## What this task involves
Identical copies of all the records below are needed.

## Data
__________

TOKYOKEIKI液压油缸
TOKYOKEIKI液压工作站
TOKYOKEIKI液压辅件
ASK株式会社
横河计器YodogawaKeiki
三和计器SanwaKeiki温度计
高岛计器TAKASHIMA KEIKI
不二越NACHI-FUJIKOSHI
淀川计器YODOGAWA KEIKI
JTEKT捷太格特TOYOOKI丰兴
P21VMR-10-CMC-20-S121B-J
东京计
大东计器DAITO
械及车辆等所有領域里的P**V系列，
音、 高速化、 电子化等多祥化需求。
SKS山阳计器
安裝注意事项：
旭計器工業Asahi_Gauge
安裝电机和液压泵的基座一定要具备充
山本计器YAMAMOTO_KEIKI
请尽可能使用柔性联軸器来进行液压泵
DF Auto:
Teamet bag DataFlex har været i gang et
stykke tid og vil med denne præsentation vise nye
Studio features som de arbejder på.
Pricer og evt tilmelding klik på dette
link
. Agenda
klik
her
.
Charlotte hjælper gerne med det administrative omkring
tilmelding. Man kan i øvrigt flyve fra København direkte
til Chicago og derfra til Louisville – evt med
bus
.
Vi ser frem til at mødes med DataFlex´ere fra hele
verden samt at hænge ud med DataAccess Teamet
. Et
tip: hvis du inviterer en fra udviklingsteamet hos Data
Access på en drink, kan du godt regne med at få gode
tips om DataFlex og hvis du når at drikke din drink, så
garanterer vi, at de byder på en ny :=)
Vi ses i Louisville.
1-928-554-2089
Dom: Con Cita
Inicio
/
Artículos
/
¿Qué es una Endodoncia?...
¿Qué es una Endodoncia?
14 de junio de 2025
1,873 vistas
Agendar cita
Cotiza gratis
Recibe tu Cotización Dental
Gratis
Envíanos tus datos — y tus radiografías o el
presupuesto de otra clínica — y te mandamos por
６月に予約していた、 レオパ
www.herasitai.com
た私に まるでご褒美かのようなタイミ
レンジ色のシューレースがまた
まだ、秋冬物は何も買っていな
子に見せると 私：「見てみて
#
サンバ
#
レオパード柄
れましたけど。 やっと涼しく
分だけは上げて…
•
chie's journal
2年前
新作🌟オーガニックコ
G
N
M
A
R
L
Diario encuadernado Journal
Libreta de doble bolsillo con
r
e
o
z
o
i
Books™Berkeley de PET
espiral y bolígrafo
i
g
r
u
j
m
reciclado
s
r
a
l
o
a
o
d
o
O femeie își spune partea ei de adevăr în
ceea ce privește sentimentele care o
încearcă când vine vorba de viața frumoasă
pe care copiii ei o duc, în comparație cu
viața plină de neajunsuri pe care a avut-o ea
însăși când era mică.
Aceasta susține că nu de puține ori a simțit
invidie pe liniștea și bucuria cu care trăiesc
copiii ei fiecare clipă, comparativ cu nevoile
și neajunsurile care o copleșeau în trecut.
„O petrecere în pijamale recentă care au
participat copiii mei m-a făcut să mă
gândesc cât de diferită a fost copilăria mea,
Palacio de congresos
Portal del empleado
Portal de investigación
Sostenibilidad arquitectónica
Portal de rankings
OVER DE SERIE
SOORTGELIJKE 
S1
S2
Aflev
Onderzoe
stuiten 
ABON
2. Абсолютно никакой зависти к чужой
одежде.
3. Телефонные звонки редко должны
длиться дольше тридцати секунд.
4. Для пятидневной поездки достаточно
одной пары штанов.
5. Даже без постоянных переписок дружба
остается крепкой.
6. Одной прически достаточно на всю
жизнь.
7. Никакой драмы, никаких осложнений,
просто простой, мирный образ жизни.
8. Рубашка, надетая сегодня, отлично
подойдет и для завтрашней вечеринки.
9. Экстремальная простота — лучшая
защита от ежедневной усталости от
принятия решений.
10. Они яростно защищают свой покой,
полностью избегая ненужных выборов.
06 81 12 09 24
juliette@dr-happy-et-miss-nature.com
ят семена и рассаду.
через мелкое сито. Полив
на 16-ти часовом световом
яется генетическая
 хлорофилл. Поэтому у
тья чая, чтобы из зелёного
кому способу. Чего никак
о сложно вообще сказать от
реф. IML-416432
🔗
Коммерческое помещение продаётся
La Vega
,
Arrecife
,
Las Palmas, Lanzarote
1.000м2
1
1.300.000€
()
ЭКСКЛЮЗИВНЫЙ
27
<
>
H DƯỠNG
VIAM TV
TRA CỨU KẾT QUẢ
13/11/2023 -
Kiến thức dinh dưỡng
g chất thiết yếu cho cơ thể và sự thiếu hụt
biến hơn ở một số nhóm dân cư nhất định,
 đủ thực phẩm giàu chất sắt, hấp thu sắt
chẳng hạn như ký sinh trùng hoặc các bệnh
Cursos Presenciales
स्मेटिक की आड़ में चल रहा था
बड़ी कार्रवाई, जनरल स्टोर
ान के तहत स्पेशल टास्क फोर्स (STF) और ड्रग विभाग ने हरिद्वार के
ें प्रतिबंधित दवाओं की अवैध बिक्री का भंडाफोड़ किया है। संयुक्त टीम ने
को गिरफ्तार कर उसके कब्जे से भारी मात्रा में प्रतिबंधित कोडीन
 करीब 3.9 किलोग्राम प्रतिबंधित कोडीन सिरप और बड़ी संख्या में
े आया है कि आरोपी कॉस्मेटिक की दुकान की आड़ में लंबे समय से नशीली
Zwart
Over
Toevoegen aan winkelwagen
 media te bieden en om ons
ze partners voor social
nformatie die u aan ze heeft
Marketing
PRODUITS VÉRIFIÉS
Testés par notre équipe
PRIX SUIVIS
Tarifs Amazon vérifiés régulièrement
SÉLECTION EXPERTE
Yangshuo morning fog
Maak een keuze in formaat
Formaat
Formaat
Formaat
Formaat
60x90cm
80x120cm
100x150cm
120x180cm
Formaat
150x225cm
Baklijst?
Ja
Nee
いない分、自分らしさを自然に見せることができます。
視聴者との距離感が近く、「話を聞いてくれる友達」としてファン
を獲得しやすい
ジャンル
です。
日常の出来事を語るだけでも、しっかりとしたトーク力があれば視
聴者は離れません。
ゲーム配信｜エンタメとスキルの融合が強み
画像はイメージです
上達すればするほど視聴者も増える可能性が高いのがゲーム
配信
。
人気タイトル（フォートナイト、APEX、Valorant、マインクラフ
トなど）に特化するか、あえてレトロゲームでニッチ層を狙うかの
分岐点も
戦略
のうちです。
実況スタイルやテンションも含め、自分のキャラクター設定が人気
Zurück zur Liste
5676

__________

## Reply to the task
TOKYOKEIKI液压油缸
TOKYOKEIKI液压工作站
TOKYOKEIKI液压辅件
ASK株式会社
横河计器YodogawaKeiki
三和计器SanwaKeiki温度计
高岛计器TAKASHIMA KEIKI
不二越NACHI-FUJIKOSHI
淀川计器YODOGAWA KEIKI
JTEKT捷太格特TOYOOKI丰兴
P21VMR-10-CMC-20-S121B-J
东京计
大东计器DAITO
械及车辆等所有領域里的P**V系列，
音、 高速化、 电子化等多祥化需求。
SKS山阳计器
安裝注意事项：
旭計器工業Asahi_Gauge
安裝电机和液压泵的基座一定要具备充
山本计器YAMAMOTO_KEIKI
请尽可能使用柔性联軸器来进行液压泵
DF Auto:
Teamet bag DataFlex har været i gang et
stykke tid og vil med denne præsentation vise nye
Studio features som de arbejder på.
Pricer og evt tilmelding klik på dette
link
. Agenda
klik
her
.
Charlotte hjælper gerne med det administrative omkring
tilmelding. Man kan i øvrigt flyve fra København direkte
til Chicago og derfra til Louisville – evt med
bus
.
Vi ser frem til at mødes med DataFlex´ere fra hele
verden samt at hænge ud med DataAccess Teamet
. Et
tip: hvis du inviterer en fra udviklingsteamet hos Data
Access på en drink, kan du godt regne med at få gode
tips om DataFlex og hvis du når at drikke din drink, så
garanterer vi, at de byder på en ny :=)
Vi ses i Louisville.
1-928-554-2089
Dom: Con Cita
Inicio
/
Artículos
/
¿Qué es una Endodoncia?...
¿Qué es una Endodoncia?
14 de junio de 2025
1,873 vistas
Agendar cita
Cotiza gratis
Recibe tu Cotización Dental
Gratis
Envíanos tus datos — y tus radiografías o el
presupuesto de otra clínica — y te mandamos por
６月に予約していた、 レオパ
www.herasitai.com
た私に まるでご褒美かのようなタイミ
レンジ色のシューレースがまた
まだ、秋冬物は何も買っていな
子に見せると 私：「見てみて
#
サンバ
#
レオパード柄
れましたけど。 やっと涼しく
分だけは上げて…
•
chie's journal
2年前
新作🌟オーガニックコ
G
N
M
A
R
L
Diario encuadernado Journal
Libreta de doble bolsillo con
r
e
o
z
o
i
Books™Berkeley de PET
espiral y bolígrafo
i
g
r
u
j
m
reciclado
s
r
a
l
o
a
o
d
o
O femeie își spune partea ei de adevăr în
ceea ce privește sentimentele care o
încearcă când vine vorba de viața frumoasă
pe care copiii ei o duc, în comparație cu
viața plină de neajunsuri pe care a avut-o ea
însăși când era mică.
Aceasta susține că nu de puține ori a simțit
invidie pe liniștea și bucuria cu care trăiesc
copiii ei fiecare clipă, comparativ cu nevoile
și neajunsurile care o copleșeau în trecut.
„O petrecere în pijamale recentă care au
participat copiii mei m-a făcut să mă
gândesc cât de diferită a fost copilăria mea,
Palacio de congresos
Portal del empleado
Portal de investigación
Sostenibilidad arquitectónica
Portal de rankings
OVER DE SERIE
SOORTGELIJKE 
S1
S2
Aflev
Onderzoe
stuiten 
ABON
2. Абсолютно никакой зависти к чужой
одежде.
3. Телефонные звонки редко должны
длиться дольше тридцати секунд.
4. Для пятидневной поездки достаточно
одной пары штанов.
5. Даже без постоянных переписок дружба
остается крепкой.
6. Одной прически достаточно на всю
жизнь.
7. Никакой драмы, никаких осложнений,
просто простой, мирный образ жизни.
8. Рубашка, надетая сегодня, отлично
подойдет и для завтрашней вечеринки.
9. Экстремальная простота — лучшая
защита от ежедневной усталости от
принятия решений.
10. Они яростно защищают свой покой,
полностью избегая ненужных выборов.
06 81 12 09 24
juliette@dr-happy-et-miss-nature.com
ят семена и рассаду.
через мелкое сито. Полив
на 16-ти часовом световом
яется генетическая
 хлорофилл. Поэтому у
тья чая, чтобы из зелёного
кому способу. Чего никак
о сложно вообще сказать от
реф. IML-416432
🔗
Коммерческое помещение продаётся
La Vega
,
Arrecife
,
Las Palmas, Lanzarote
1.000м2
1
1.300.000€
()
ЭКСКЛЮЗИВНЫЙ
27
<
>
H DƯỠNG
VIAM TV
TRA CỨU KẾT QUẢ
13/11/2023 -
Kiến thức dinh dưỡng
g chất thiết yếu cho cơ thể và sự thiếu hụt
biến hơn ở một số nhóm dân cư nhất định,
 đủ thực phẩm giàu chất sắt, hấp thu sắt
chẳng hạn như ký sinh trùng hoặc các bệnh
Cursos Presenciales
स्मेटिक की आड़ में चल रहा था
बड़ी कार्रवाई, जनरल स्टोर
ान के तहत स्पेशल टास्क फोर्स (STF) और ड्रग विभाग ने हरिद्वार के
ें प्रतिबंधित दवाओं की अवैध बिक्री का भंडाफोड़ किया है। संयुक्त टीम ने
को गिरफ्तार कर उसके कब्जे से भारी मात्रा में प्रतिबंधित कोडीन
 करीब 3.9 किलोग्राम प्रतिबंधित कोडीन सिरप और बड़ी संख्या में
े आया है कि आरोपी कॉस्मेटिक की दुकान की आड़ में लंबे समय से नशीली
Zwart
Over
Toevoegen aan winkelwagen
 media te bieden en om ons
ze partners voor social
nformatie die u aan ze heeft
Marketing
PRODUITS VÉRIFIÉS
Testés par notre équipe
PRIX SUIVIS
Tarifs Amazon vérifiés régulièrement
SÉLECTION EXPERTE
Yangshuo morning fog
Maak een keuze in formaat
Formaat
Formaat
Formaat
Formaat
60x90cm
80x120cm
100x150cm
120x180cm
Formaat
150x225cm
Baklijst?
Ja
Nee
いない分、自分らしさを自然に見せることができます。
視聴者との距離感が近く、「話を聞いてくれる友達」としてファン
を獲得しやすい
ジャンル
です。
日常の出来事を語るだけでも、しっかりとしたトーク力があれば視
聴者は離れません。
ゲーム配信｜エンタメとスキルの融合が強み
画像はイメージです
上達すればするほど視聴者も増える可能性が高いのがゲーム
配信
。
人気タイトル（フォートナイト、APEX、Valorant、マインクラフ
トなど）に特化するか、あえてレトロゲームでニッチ層を狙うかの
分岐点も
戦略
のうちです。
実況スタイルやテンションも含め、自分のキャラクター設定が人気
Zurück zur Liste
5676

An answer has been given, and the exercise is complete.